:: Supplied records ::
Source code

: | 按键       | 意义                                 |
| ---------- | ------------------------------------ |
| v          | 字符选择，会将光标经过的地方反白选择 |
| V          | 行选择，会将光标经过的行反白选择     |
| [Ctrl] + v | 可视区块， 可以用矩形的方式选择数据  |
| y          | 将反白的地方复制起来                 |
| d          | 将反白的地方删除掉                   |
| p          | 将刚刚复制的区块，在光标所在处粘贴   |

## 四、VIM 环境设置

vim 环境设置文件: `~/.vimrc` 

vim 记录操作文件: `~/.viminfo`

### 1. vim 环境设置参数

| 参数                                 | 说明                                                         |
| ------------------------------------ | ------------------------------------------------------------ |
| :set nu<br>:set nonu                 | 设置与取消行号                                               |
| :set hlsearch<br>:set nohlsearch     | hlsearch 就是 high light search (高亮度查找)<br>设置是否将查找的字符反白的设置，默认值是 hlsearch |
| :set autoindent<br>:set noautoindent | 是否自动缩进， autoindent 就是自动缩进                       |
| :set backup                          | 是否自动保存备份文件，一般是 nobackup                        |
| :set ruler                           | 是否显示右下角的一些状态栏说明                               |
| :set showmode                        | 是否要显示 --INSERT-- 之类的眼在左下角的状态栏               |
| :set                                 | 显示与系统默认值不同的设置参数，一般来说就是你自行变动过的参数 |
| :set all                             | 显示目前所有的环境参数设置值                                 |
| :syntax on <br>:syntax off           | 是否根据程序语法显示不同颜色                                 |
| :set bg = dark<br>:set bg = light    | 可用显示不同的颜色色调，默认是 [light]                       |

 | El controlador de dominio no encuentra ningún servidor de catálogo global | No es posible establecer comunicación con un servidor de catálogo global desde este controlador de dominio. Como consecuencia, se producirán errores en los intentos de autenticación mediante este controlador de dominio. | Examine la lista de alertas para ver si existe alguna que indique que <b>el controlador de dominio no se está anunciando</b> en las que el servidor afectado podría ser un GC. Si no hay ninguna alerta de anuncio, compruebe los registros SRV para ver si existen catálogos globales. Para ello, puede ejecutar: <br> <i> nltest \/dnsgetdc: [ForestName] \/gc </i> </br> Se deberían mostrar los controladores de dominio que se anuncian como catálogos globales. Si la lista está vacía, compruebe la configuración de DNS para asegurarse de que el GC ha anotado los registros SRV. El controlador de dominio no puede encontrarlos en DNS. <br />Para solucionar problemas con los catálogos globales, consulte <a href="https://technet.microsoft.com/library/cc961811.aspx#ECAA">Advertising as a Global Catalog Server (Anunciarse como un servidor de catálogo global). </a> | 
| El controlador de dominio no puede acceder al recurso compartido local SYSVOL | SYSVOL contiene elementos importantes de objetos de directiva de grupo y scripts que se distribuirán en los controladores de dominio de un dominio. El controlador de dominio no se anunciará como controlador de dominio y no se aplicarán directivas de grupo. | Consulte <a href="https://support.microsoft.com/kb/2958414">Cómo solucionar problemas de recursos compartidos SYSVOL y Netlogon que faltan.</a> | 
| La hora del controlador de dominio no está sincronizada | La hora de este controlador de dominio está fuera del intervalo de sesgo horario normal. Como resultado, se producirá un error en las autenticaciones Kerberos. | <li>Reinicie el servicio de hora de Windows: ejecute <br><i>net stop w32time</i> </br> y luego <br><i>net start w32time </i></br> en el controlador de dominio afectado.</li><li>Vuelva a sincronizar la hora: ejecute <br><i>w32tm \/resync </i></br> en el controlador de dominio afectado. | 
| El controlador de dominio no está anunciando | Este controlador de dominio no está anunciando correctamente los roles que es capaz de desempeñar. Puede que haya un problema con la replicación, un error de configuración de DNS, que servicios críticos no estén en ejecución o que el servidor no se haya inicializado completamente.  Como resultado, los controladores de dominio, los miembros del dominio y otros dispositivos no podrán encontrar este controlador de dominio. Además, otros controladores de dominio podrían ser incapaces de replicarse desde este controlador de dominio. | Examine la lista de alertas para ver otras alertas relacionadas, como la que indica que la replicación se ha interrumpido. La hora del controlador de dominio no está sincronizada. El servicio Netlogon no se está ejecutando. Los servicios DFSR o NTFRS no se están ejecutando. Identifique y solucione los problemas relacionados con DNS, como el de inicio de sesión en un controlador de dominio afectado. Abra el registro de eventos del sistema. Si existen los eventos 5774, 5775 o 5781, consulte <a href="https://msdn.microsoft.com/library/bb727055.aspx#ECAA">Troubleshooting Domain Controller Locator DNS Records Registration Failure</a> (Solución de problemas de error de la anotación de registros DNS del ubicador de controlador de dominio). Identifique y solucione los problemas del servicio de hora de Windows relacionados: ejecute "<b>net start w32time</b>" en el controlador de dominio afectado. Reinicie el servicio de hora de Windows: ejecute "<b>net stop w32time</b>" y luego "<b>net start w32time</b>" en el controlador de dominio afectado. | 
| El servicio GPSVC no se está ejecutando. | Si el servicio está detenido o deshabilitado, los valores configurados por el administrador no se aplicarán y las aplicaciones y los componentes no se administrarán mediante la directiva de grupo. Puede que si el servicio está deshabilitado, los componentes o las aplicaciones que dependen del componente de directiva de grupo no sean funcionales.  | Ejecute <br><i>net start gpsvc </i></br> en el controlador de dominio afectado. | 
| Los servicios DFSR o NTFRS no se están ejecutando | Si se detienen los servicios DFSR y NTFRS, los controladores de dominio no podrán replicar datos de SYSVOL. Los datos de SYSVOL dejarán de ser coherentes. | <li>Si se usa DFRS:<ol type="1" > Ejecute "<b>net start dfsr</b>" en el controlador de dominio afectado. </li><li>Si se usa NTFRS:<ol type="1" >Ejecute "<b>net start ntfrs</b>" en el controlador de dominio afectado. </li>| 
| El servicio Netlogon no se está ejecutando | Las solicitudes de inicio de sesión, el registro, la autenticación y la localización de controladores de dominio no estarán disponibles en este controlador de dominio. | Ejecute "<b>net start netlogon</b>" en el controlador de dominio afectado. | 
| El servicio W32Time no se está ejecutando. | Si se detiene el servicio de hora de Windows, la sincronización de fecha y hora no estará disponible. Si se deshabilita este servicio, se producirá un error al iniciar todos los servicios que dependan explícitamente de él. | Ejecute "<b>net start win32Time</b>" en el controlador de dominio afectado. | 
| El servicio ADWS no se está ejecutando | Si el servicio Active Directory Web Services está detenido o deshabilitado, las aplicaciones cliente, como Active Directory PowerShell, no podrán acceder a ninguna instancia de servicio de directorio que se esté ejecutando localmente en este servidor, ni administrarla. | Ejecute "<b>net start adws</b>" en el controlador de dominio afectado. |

:: Work required ::
Please filter the entries above down to the lines holding "light" and copy them.

:: Solution to the exercise ::
| :set hlsearch<br>:set nohlsearch     | hlsearch 就是 high light search (高亮度查找)<br>设置是否将查找的字符反白的设置，默认值是 hlsearch |
| :set bg = dark<br>:set bg = light    | 可用显示不同的颜色色调，默认是 [light]                       |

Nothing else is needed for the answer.